Interview with Senior Wall Street Fund Manager (1)

by ETF May. 16,2023
Interview with Senior Wall Street Fund Manager (1)

Rob Li is a Partner and Managing Director at Stone Forest Capital, a global equity investment management firm based in New York, where he is responsible for investments in the global technology, consumer and industrial sectors.

 

Previously, he worked at Slate Path Capital (formerly Tiger Fund), Morgan Stanley Private Equity, and Credit Suisse's investment banking M&A group.

 

Rob Li's investment philosophy and strategy is a front runner - a machine that focuses on opportunities that machines cannot capture. As a senior fund manager on Wall Street, he shares with us his hands-on approach, as well as the latest news from Wall Street.

 

Talk about investment philosophy

 

1: First, briefly introduce yourself, how long have you been in the United States?

 

I grew up in Chongqing, and after graduating from high school, I went to college in the U.S., double-majoring in history and international relations, and after graduating from Yale with an undergraduate degree, I made the mistake of entering Wall Street, which is now over a decade old.

 

2、What is your personal overall investment ideas and philosophy?
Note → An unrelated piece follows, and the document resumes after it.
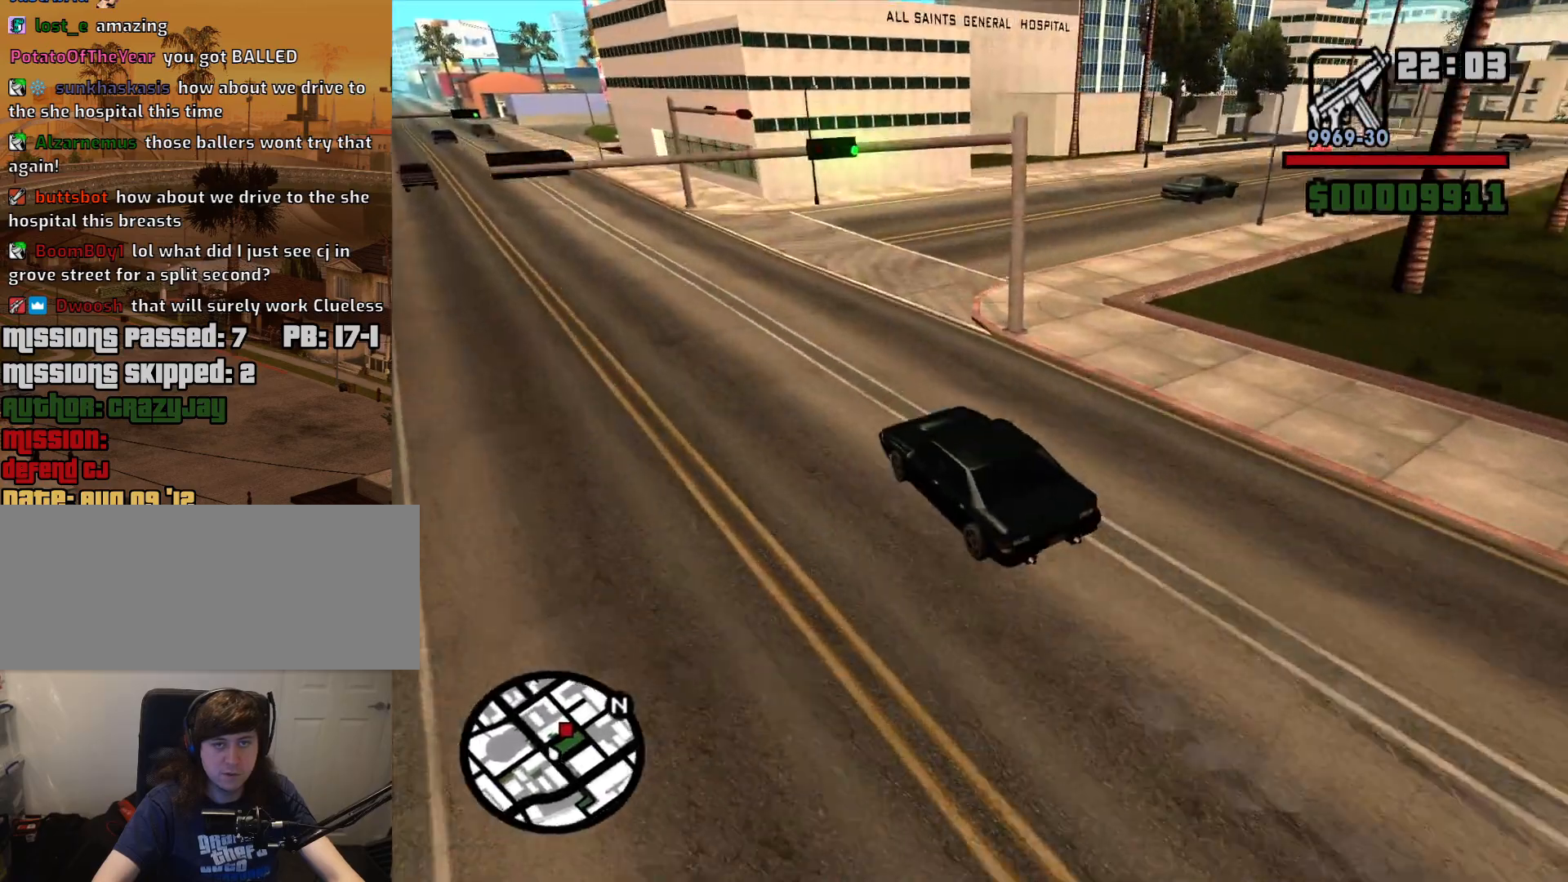
{"keys": ["d", "w"], "mouse": [], "events": [[500, "w", "down"]]}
What philosophy has influenced you the most?

 

My investment philosophy, in a nutshell, is to front run machines.

 

The biggest trend in the global stock market over the past decade or so has been the replacement of humans by machines in stock trading. Since 2003, machine/quant trading has gained market share in the US stock market. It has increased six times in a row from 15% to nearly 90% so far. Many believe that with the massive adoption of high-frequency alternative data, the future is set to be one of Machine investing rules the day. However, as Hegel said, "Everything that grows must contain an element of self-destruction", and the global stock market is in a state of flux. One of the most important investment opportunities that I know of today is created by the explosion of machine trading.

 

We know that a machine's decision to buy (or sell) any stock is based on a lot of hard data. . The most powerful algorithm is nothing without high quality data with enough sample, less noise, and high enough frequency to feed the machine.

 

A high reliance on data is the Achilles' heel of machine trading; and what fundamental investors should do is not follow the machines' The hard fight with high-frequency data, the existence of short-term bayonet, but should take "asymmetric warfare" strategy, to their own strengths, to attack their weaknesses, focus on Firepower to catch opportunities that machines can't eat - those qualitative fundamental change inflection points that are not yet reflected in hard data. The more market share the machines trade in the future, the more opportunities there will be for such excess returns (alpha).

 

I have been inspired by the ideas of many of the great investment minds of the past, including Seth Klarman's Margin of Safety and his understanding of probability, John Griffin's focus on market narrative and mispricing (rather than just company fundamentals), and George Soros' market reflexivity.

 

3. How can we front run the machine? What does this require of investors?

 

Buffett partner Charlie Munger famously said, "Always invert ( Always think in reverse)" Let's start on the opposite side of the equation, and first consider what opportunities the machine has an absolute advantage, and I'm going to Resolutely abandoned. The answer: any short-term opportunity with enough samples, enough noise, and enough high-frequency data.

 

In the case of Under Armour's Class A shares (UAA) $, for example, where today a machine strategy can track Under Armour's quarterly, monthly, or even weekly sales by buying high-frequency credit card data, I'm going to bet against the machine that Under Armour's short-term quarterly results have no advantage, and I'm not going to fight that battle.

 

When will Under Armour become a front-running machine for me? The opportunity occurred in the second half of 2016, when the Athleisure wave had been gradually sweeping the world, and the company's management Consistently sees Athleisure as a flash in the pan wave and refuses to commit resources to develop it Atheleisure product line. Although Under Armour had maintained a high growth rate of 25% CAGR for the previous five or six years, short-term sales of the The data (which the machine can see) is also good, but there is a qualitative fundamental in the market applause that is not yet reflected in the data Inflection point - a major error in the direction of the company. The impact of this decision is not immediately reflected in a drop in sales, but the "decision->data reflecting the decision error" is. The window became the perfect window for shorting.